With regard to the influence of the factor gender on cell viability, it is worth considering two aspects: (1) the number of female donors dying of brain haemorrhage (hence the proportion of women in group A for whom the harvesting-banking interval was necessarily briefer); (2) the number of female smoker donors, since smoking is correlated with lower cell viability. Indeed, about 53 % of female donors died of cerebral haemorrhage, accounting for a considerable fraction of all female donors (24 out of 45). Female smoker donors were only 15 % of all females (7 out of 45), while male smoker donors were 23 % of all males (20 out of 85). Interestingly, we did not find significant correlation between donor age and CSA viability (as previously reported by Gaucher and Jarraya 2014). Then we can hypothesize that skin viability is more influenced by smoke-induced ageing than physiological ageing. Regarding phototype, no statistical evaluation was possible because 95.7 % of donors showed phototype III. Dyslipidaemia and diabetes did not seem to influence cell viability.
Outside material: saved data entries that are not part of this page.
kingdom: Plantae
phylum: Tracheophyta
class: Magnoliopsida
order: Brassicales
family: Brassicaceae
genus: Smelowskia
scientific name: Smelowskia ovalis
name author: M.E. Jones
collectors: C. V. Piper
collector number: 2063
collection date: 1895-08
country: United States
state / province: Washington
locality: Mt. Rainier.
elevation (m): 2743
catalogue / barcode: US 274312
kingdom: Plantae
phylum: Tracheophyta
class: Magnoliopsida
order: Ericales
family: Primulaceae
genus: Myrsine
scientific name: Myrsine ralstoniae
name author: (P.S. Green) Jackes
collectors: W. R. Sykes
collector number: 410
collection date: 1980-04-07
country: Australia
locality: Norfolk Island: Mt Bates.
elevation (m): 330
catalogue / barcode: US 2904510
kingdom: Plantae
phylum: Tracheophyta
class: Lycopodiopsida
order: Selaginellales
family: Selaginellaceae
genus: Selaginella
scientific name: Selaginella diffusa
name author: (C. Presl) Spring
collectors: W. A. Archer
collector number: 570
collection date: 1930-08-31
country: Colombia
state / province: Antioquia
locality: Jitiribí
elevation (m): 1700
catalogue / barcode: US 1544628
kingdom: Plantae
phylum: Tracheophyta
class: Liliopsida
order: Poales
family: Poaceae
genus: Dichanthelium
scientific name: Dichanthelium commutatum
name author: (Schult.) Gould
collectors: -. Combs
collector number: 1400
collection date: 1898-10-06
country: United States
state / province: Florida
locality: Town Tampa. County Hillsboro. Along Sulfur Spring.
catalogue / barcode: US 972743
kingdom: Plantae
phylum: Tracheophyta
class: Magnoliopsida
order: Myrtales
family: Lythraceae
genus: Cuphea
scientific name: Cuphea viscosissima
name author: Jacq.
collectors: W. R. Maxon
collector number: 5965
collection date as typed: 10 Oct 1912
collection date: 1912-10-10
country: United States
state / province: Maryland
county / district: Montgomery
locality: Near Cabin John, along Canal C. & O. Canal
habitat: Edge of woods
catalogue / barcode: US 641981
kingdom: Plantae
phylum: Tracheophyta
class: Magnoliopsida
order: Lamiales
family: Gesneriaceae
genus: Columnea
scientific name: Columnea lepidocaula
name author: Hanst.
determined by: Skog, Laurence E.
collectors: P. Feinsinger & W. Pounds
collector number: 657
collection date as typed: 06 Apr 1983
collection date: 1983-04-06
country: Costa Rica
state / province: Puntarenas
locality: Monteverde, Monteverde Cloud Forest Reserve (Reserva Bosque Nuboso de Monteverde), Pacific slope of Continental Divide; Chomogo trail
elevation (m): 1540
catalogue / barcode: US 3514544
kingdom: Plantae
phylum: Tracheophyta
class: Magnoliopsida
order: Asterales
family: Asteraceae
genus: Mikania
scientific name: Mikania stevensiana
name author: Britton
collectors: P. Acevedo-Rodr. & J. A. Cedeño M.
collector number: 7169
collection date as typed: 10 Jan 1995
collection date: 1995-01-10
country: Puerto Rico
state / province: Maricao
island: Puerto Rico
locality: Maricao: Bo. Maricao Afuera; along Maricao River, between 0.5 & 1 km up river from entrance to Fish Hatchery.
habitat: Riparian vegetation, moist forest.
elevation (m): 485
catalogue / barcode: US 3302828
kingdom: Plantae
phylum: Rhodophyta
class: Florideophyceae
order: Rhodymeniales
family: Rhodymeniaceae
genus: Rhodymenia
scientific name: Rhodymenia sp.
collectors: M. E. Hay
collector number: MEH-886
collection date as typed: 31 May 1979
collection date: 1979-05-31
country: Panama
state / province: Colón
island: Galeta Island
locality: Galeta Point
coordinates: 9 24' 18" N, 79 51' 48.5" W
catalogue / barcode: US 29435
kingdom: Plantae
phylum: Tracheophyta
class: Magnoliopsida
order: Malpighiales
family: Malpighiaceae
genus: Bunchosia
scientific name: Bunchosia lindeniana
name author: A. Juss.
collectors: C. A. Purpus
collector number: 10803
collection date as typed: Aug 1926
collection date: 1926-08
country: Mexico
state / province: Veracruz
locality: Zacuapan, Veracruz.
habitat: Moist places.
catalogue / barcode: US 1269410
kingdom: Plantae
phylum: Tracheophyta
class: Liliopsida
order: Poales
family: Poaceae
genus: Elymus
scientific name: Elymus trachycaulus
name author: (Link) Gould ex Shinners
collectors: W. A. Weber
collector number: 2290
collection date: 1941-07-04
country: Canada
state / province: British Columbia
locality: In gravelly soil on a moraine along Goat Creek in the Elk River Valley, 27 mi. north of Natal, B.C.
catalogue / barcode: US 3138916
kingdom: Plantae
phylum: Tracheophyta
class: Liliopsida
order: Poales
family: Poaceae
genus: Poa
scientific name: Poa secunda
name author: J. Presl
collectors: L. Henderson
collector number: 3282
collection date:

Based on the results of this preliminary study, some recommendations can be proposed. CSA with higher cell viability can plausibly be obtained from female, non-smoker, heartbeating donors dying of cerebral haemorrhage; the skin should be harvested within 2 h of aortic clamping and banked within 12 h of harvesting (13–14 h after clamping). In general, we recommend reducing the interval between harvesting and banking for all types of CSA, but particular attention should be paid when harvesting from refrigerated donors. Although the guidelines allow procurement within 24 h, and Franchini et al. reported a clear decreasing trend of cell viability when the MTT test is performed more than 24 h after harvesting, our results suggest that skin should be harvested within 19–20 h of death and banked within 17 h of harvesting, in order to maintain acceptable viability.

However, further research on a larger database is required in order to confirm or interpret these results and to improve statistical significance. We are currently assessing additional data, including clinical history, harvesting body sites and therapeutic outcome in patients with burns and hard-to-heal wounds or ulcers (unpublished data).